PASSAGE SHOWN:
Function Description
instrument(options) Instrument all SDKs (sync context)
instrument_async(options) Instrument all SDKs (async context)
uninstrument() Remove instrumentation (sync context)
uninstrument_async() Remove instrumentation (async context)
is_instrumented() Check if instrumented
get_instrumented_sdks() Get which SDKs are instrumented

Provider-Specific Functions

Function Description
instrument_openai(options) Instrument OpenAI only
instrument_anthropic(options) Instrument Anthropic only
instrument_gemini(options) Instrument Gemini only
uninstrument_openai() Remove OpenAI instrumentation
uninstrument_anthropic() Remove Anthropic instrumentation
uninstrument_gemini() Remove Gemini instrumentation

Emitter Factories

Function Description
create_console_emitter(pretty=False) Log to console
create_batch_emitter(handler, batch_size, flush_interval) Batch events
create_multi_emitter(emitters) Multiple destinations
create_filtered_emitter(emitter, filter_fn) Filter events
create_transform_emitter(emitter, transform_fn) Transform events
create_file_emitter(log_dir) Write to JSON files
create_memory_emitter() Store in memory
create_noop_emitter() Discard events

Control Agent

Function Description
create_control_agent(options) Create local control agent
create_control_agent_emitter(agent) Create emitter from agent

Types

from aden import (
    MetricEvent,
    MeterOptions,
    NormalizedUsage,
    ToolCallMetric,
    BeforeRequestResult,
    BeforeRequestContext,
    ControlPolicy,
    ControlDecision,
    AlertEvent,
    RequestCancelledError,
    BudgetExceededError,
)

INFORMATION SUPPLIED:
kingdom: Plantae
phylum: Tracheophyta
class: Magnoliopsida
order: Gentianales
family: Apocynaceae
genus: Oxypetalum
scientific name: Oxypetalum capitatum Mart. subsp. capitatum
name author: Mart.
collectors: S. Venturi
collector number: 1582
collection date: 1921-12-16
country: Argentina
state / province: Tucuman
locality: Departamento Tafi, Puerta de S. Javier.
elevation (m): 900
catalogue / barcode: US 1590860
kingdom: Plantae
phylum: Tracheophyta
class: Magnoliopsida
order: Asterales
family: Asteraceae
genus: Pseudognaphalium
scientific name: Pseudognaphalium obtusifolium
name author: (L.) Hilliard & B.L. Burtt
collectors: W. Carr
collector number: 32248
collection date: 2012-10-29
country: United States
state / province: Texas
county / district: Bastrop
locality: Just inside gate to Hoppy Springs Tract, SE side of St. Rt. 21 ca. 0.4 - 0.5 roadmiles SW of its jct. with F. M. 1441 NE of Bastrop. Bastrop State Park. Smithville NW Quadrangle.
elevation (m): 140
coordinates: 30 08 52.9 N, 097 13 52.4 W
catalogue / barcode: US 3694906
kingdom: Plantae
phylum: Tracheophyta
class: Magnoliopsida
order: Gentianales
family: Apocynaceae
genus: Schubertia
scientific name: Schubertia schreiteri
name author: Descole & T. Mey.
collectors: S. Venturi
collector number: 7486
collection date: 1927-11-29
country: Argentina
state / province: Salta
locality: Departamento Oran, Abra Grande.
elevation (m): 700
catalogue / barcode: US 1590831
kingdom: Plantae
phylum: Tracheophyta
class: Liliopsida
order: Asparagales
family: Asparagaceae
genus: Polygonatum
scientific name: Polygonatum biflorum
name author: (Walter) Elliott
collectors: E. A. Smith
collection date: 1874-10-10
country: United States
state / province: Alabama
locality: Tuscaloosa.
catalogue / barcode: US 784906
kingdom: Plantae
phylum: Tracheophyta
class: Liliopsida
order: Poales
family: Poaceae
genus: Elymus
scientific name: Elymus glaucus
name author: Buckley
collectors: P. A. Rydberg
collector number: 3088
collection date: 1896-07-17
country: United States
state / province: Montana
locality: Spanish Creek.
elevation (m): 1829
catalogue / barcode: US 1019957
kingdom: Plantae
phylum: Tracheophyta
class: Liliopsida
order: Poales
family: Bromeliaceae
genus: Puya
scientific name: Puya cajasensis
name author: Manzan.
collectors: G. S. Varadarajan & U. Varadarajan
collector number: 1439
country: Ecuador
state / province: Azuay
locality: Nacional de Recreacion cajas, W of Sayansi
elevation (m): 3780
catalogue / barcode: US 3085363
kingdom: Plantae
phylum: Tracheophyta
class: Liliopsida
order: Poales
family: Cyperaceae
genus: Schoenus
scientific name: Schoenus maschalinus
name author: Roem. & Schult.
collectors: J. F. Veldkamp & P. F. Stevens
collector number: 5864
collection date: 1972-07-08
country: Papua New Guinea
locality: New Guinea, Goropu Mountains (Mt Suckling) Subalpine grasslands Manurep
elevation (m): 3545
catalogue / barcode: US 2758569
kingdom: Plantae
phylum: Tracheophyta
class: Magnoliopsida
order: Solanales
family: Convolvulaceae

REQUIREMENT:
Copy the part of the function reference starting with "instrument_async(options) Instrument all" and going on through "instrumentation (async context)", word for word.

WRITTEN RESPONSE:
instrument_async(options) Instrument all SDKs (async context)
uninstrument() Remove instrumentation (sync context)
uninstrument_async() Remove instrumentation (async context)